It's now been long enough that I need to stop going back to the well of the Yahoo! Headline Box, but this cannot pass:
Hispanic Americans fear profiling under new Arizona law

Well yeah, the new law is profiling, no matter what lip service the governor gives.  Like, "AZ PD: profile."  So let's chalk it up as an understatement, like "Hispanic Americans: water is wet."

On the bright side, at least this rabid xenophobia is being pushed out into the open again where it can be confronted.  And on the dark side, it's bush-league racism.  Yay us.

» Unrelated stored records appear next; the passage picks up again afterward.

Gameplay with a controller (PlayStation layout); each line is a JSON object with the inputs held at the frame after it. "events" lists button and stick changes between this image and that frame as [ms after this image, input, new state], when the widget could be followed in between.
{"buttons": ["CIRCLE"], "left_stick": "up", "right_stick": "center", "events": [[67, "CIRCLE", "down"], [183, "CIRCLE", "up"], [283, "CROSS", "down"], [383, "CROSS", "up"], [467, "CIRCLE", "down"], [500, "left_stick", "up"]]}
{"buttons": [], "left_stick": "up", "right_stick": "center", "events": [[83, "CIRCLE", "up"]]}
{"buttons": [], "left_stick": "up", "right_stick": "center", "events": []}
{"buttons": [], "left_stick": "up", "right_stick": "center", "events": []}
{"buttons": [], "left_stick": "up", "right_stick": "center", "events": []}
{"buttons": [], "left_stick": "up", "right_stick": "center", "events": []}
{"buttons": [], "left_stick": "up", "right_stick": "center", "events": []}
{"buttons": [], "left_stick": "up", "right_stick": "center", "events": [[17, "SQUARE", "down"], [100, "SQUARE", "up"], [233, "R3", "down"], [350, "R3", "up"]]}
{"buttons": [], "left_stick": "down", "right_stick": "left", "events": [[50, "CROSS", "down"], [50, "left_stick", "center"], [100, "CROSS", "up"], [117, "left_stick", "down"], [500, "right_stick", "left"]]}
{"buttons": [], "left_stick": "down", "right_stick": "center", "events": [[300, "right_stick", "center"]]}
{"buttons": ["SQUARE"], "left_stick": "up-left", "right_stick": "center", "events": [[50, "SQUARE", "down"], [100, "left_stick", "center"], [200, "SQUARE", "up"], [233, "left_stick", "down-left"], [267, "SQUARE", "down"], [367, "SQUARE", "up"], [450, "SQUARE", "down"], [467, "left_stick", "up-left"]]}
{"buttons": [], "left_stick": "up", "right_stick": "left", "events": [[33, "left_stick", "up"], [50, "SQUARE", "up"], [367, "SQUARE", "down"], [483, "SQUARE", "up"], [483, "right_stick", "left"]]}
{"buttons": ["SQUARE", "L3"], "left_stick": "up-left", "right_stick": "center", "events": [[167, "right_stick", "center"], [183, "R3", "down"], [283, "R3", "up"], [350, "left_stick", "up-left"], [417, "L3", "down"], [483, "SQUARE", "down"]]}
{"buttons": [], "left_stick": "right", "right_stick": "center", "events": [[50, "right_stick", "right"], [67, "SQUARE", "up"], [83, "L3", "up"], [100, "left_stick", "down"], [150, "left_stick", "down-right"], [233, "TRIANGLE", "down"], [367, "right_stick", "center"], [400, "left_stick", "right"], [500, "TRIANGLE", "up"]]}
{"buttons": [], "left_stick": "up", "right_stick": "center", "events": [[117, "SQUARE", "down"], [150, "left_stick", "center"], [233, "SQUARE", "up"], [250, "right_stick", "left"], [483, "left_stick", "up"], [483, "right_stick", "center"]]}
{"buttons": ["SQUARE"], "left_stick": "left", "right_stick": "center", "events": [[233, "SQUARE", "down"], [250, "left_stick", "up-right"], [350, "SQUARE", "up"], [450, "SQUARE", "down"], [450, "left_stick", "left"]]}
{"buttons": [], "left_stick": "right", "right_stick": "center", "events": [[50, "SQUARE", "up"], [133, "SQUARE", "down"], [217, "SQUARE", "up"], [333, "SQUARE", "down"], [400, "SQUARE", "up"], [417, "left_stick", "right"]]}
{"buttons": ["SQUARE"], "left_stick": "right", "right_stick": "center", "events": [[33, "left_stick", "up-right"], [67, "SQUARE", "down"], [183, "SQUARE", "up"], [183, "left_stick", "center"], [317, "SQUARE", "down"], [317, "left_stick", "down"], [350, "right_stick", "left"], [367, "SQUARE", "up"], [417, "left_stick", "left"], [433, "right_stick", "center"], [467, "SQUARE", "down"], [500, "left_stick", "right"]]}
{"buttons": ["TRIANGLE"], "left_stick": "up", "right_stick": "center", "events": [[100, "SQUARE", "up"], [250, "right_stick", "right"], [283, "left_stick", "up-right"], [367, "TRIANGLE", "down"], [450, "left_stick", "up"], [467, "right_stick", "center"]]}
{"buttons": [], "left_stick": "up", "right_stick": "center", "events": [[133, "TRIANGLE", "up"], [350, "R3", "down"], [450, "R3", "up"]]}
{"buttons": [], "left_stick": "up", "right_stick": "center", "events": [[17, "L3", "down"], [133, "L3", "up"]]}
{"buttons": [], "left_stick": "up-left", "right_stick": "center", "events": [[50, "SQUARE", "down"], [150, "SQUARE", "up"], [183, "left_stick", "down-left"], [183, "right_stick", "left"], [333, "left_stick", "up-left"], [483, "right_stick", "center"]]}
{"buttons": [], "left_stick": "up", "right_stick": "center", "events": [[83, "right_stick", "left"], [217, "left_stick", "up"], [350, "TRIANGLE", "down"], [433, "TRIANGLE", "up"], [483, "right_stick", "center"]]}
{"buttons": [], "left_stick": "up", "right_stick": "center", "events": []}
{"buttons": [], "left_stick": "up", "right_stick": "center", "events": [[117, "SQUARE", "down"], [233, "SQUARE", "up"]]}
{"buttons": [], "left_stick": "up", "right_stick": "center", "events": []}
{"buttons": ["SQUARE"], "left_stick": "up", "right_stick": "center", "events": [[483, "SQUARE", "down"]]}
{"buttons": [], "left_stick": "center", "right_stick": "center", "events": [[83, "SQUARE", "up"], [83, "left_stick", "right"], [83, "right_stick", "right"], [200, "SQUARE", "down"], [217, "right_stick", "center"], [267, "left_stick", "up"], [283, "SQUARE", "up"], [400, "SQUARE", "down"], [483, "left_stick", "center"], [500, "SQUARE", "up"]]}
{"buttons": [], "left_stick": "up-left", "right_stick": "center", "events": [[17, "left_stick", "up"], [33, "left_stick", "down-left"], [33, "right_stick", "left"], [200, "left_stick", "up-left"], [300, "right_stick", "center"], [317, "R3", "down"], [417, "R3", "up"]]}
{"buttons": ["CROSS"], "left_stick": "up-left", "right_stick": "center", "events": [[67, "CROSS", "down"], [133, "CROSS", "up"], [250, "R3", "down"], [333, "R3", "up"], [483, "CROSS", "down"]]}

Posted by mrbrent at 11:33 PM

April 23, 2010

paul davies: eerie silence

This book review caught my eye yesterday.  It is of a book called "Eerie Silence", by Paul Davies, who is considering the search for intelligent life in the universe, and the potential effects of a discovery, now that we're fifty years in on concerted scientific effort:
The problem with SETI as it’s currently conceived, in Mr. Davies’s view, is that it has been blinkered by anthropocentrism, the assumption that alien beings will be anything like us.  He quotes the British biologist J. B. S. Haldane, who remarked that “the universe is not only queerer than we suppose, but queerer than we can suppose.”

We must “jettison as much mental baggage as possible,” Mr. Davies advises.

“Forget little green men, gray dwarfs, flying saucers with portholes, crop circles, glowing balls and scary nocturnal abductions,” he continues.  Drop those “X Files” DVDs and walk slowly away.

You may want to pick up "queerer" and run with it, but keep in mind the review also uses "woo-woo" as an adjective.

But the topic is right in my "wheelhouse", as they say, and I plan on picking it up.  (Bonus: first and last time I will use "wheelhouse" in a sentence.)

Posted by mrbrent at 12:19 PM

i can't spell

Terrible embarrassing realization: not only am I a slave to spell-checking functions, going so far as caving in to the "check as you type" function about two years ago, but I use the predictive text/autocomplete function of the toolbar search window as a dictionary.  So like I'm tweeting and I want to include Glenn Frey's name and I can't remember how many Ns are in this particular Glenn, I just enter "Glenn Frey" in the search window and the correct spelling drops down.

This is of course something that probably everyone's been doing for years and not at all novel, but it means two things: (i) time is passing! and (ii) the ability to spell will race the pinky toe to see which falls off first, evolutionarily.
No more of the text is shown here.